### AIM OF THE TASK
Write out the text of every item below with "Externaliser" replaced by "Sous-traiter" and nothing else altered. Leave the pictures out.

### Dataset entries
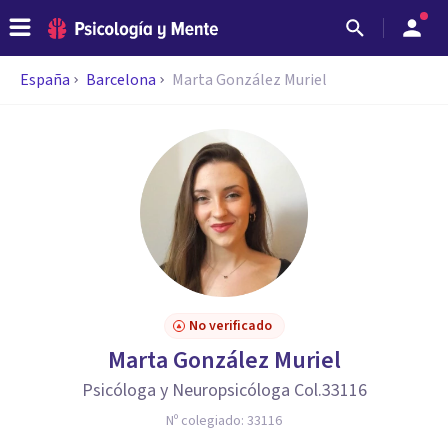
España
Barcelona
Marta González Muriel
No verificado
Marta González Muriel
Psicóloga y Neuropsicóloga Col.33116
Nº colegiado:
33116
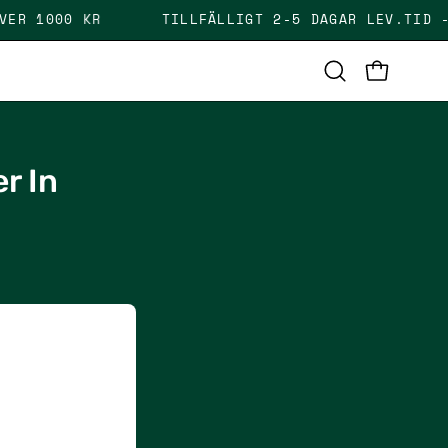
I FRAKT ÖVER 1000 KR
TILLFÄLLIGT 2-5 DAGAR 
OPEN CAR
Open
search
bar
r In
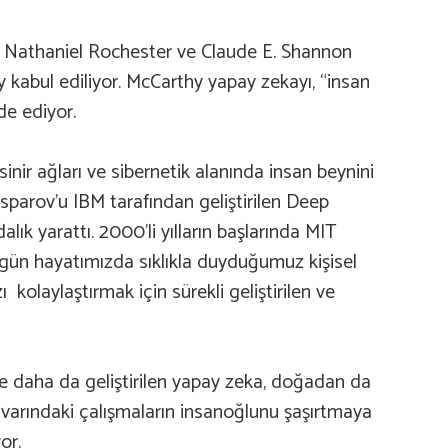
, Nathaniel Rochester ve Claude E. Shannon
 kabul ediliyor. McCarthy yapay zekayı, “insan
de ediyor.
sinir ağları ve sibernetik alanında insan beynini
sparov’u IBM tarafından geliştirilen Deep
lık yarattı. 2000’li yılların başlarında MIT
ugün hayatımızda sıklıkla duyduğumuz kişisel
 kolaylaştırmak için sürekli geliştirilen ve
rle daha da geliştirilen yapay zeka, doğadan da
ulvarındaki çalışmaların insanoğlunu şaşırtmaya
or.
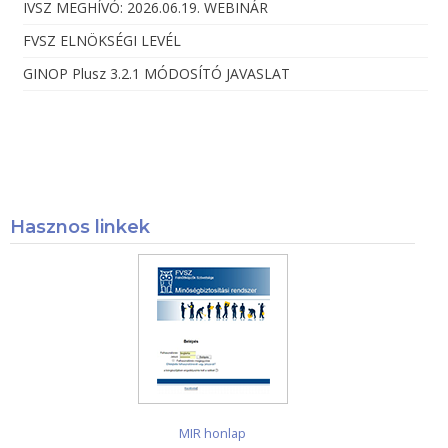
IVSZ MEGHÍVÓ: 2026.06.19. WEBINÁR
FVSZ ELNÖKSÉGI LEVÉL
GINOP Plusz 3.2.1 MÓDOSÍTÓ JAVASLAT
Hasznos linkek
MIR honlap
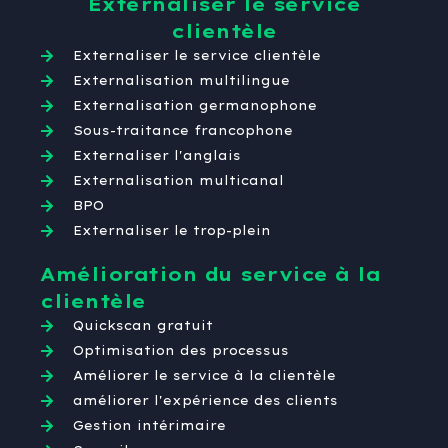
Externaliser le service
clientèle
Externaliser le service clientèle
Externalisation multilingue
Externalisation germanophone
Sous-traitance francophone
Externaliser l'anglais
Externalisation multicanal
BPO
Externaliser le trop-plein
Amélioration du service à la
clientèle
Quickscan gratuit
Optimisation des processus
Améliorer le service à la clientèle
améliorer l'expérience des clients
Gestion intérimaire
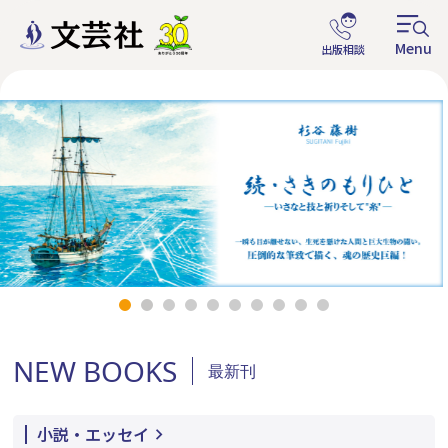
NEW BOOKS
最新刊
小説・エッセイ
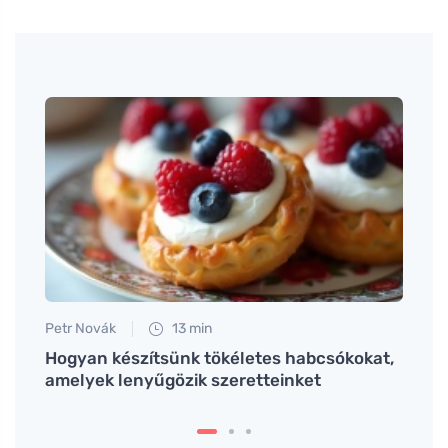
Petr Novák
13 min
Martin
llen
Hogyan készítsünk tökéletes habcsókokat,
A str
amelyek lenyűgözik szeretteinket
rossz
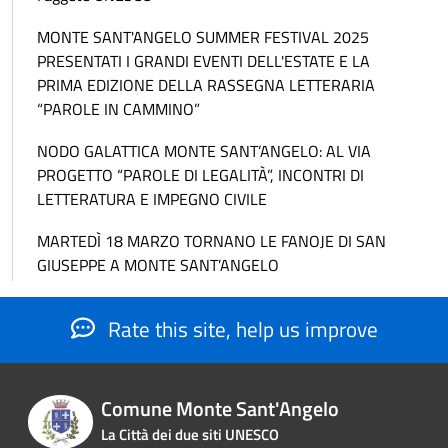
MONTE SANT'ANGELO SUMMER FESTIVAL 2025
PRESENTATI I GRANDI EVENTI DELL'ESTATE E LA
PRIMA EDIZIONE DELLA RASSEGNA LETTERARIA
“PAROLE IN CAMMINO”
NODO GALATTICA MONTE SANT’ANGELO: AL VIA
PROGETTO “PAROLE DI LEGALITÀ”, INCONTRI DI
LETTERATURA E IMPEGNO CIVILE
MARTEDÌ 18 MARZO TORNANO LE FANOJE DI SAN
GIUSEPPE A MONTE SANT’ANGELO
Rate this site, help us improve
Comune Monte Sant'Angelo
La Città dei due siti UNESCO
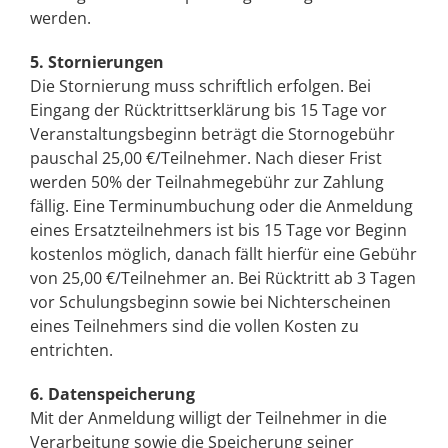
werden.
5. Stornierungen
Die Stornierung muss schriftlich erfolgen. Bei
Eingang der Rücktrittserklärung bis 15 Tage vor
Veranstaltungsbeginn beträgt die Stornogebühr
pauschal 25,00 €/Teilnehmer. Nach dieser Frist
werden 50% der Teilnahmegebühr zur Zahlung
fällig. Eine Terminumbuchung oder die Anmeldung
eines Ersatzteilnehmers ist bis 15 Tage vor Beginn
kostenlos möglich, danach fällt hierfür eine Gebühr
von 25,00 €/Teilnehmer an. Bei Rücktritt ab 3 Tagen
vor Schulungsbeginn sowie bei Nichterscheinen
eines Teilnehmers sind die vollen Kosten zu
entrichten.
6. Datenspeicherung
Mit der Anmeldung willigt der Teilnehmer in die
Verarbeitung sowie die Speicherung seiner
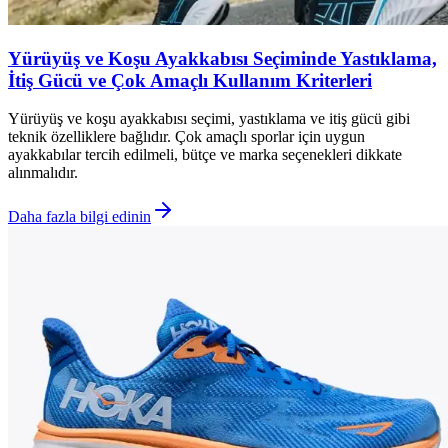
Yürüyüş ve Koşu Ayakkabısı Seçiminde Yastıklama,
İtiş Gücü ve Çok Amaçlı Kullanım Kriterleri
Yürüyüş ve koşu ayakkabısı seçimi, yastıklama ve itiş gücü gibi
teknik özelliklere bağlıdır. Çok amaçlı sporlar için uygun
ayakkabılar tercih edilmeli, bütçe ve marka seçenekleri dikkate
alınmalıdır.
Daha fazla bilgi edinin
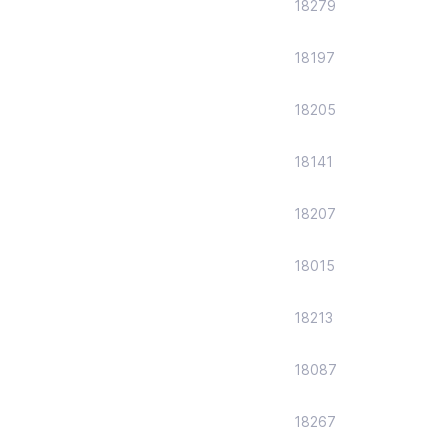
18279
18197
18205
18141
18207
18015
18213
18087
18267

### RESPONSE TO THE TASK
España
Barcelona
Marta González Muriel
No verificado
Marta González Muriel
Psicóloga y Neuropsicóloga Col.33116
Nº colegiado:
33116
I FRAKT ÖVER 1000 KR
TILLFÄLLIGT 2-5 DAGAR 
OPEN CAR
Open
search
bar
r In
, Nathaniel Rochester ve Claude E. Shannon
 kabul ediliyor. McCarthy yapay zekayı, “insan
de ediyor.
sinir ağları ve sibernetik alanında insan beynini
sparov’u IBM tarafından geliştirilen Deep
lık yarattı. 2000’li yılların başlarında MIT
ugün hayatımızda sıklıkla duyduğumuz kişisel
 kolaylaştırmak için sürekli geliştirilen ve
rle daha da geliştirilen yapay zeka, doğadan da
ulvarındaki çalışmaların insanoğlunu şaşırtmaya
or.
IVSZ MEGHÍVÓ: 2026.06.19. WEBINÁR
FVSZ ELNÖKSÉGI LEVÉL
GINOP Plusz 3.2.1 MÓDOSÍTÓ JAVASLAT
Hasznos linkek
MIR honlap
Sous-traiter le service
clientèle
Sous-traiter le service clientèle
Externalisation multilingue
Externalisation germanophone
Sous-traitance francophone
Sous-traiter l'anglais
Externalisation multicanal
BPO
Sous-traiter le trop-plein
Amélioration du service à la
clientèle
Quickscan gratuit
Optimisation des processus
Améliorer le service à la clientèle
améliorer l'expérience des clients
Gestion intérimaire
NEW BOOKS
最新刊
小説・エッセイ
Petr Novák
13 min
Martin
llen
Hogyan készítsünk tökéletes habcsókokat,
A str
amelyek lenyűgözik szeretteinket
rossz
MONTE SANT'ANGELO SUMMER FESTIVAL 2025
PRESENTATI I GRANDI EVENTI DELL'ESTATE E LA
PRIMA EDIZIONE DELLA RASSEGNA LETTERARIA
“PAROLE IN CAMMINO”
NODO GALATTICA MONTE SANT’ANGELO: AL VIA
PROGETTO “PAROLE DI LEGALITÀ”, INCONTRI DI
LETTERATURA E IMPEGNO CIVILE
MARTEDÌ 18 MARZO TORNANO LE FANOJE DI SAN
GIUSEPPE A MONTE SANT’ANGELO
Rate this site, help us improve
Comune Monte Sant'Angelo
La Città dei due siti UNESCO
werden.
5. Stornierungen
Die Stornierung muss schriftlich erfolgen. Bei
Eingang der Rücktrittserklärung bis 15 Tage vor
Veranstaltungsbeginn beträgt die Stornogebühr
pauschal 25,00 €/Teilnehmer. Nach dieser Frist
werden 50% der Teilnahmegebühr zur Zahlung
fällig. Eine Terminumbuchung oder die Anmeldung
eines Ersatzteilnehmers ist bis 15 Tage vor Beginn
kostenlos möglich, danach fällt hierfür eine Gebühr
von 25,00 €/Teilnehmer an. Bei Rücktritt ab 3 Tagen
vor Schulungsbeginn sowie bei Nichterscheinen
eines Teilnehmers sind die vollen Kosten zu
entrichten.
6. Datenspeicherung
Mit der Anmeldung willigt der Teilnehmer in die
Verarbeitung sowie die Speicherung seiner
Yürüyüş ve Koşu Ayakkabısı Seçiminde Yastıklama,
İtiş Gücü ve Çok Amaçlı Kullanım Kriterleri
Yürüyüş ve koşu ayakkabısı seçimi, yastıklama ve itiş gücü gibi
teknik özelliklere bağlıdır. Çok amaçlı sporlar için uygun
ayakkabılar tercih edilmeli, bütçe ve marka seçenekleri dikkate
alınmalıdır.
Daha fazla bilgi edinin
18279
18197
18205
18141
18207
18015
18213
18087
18267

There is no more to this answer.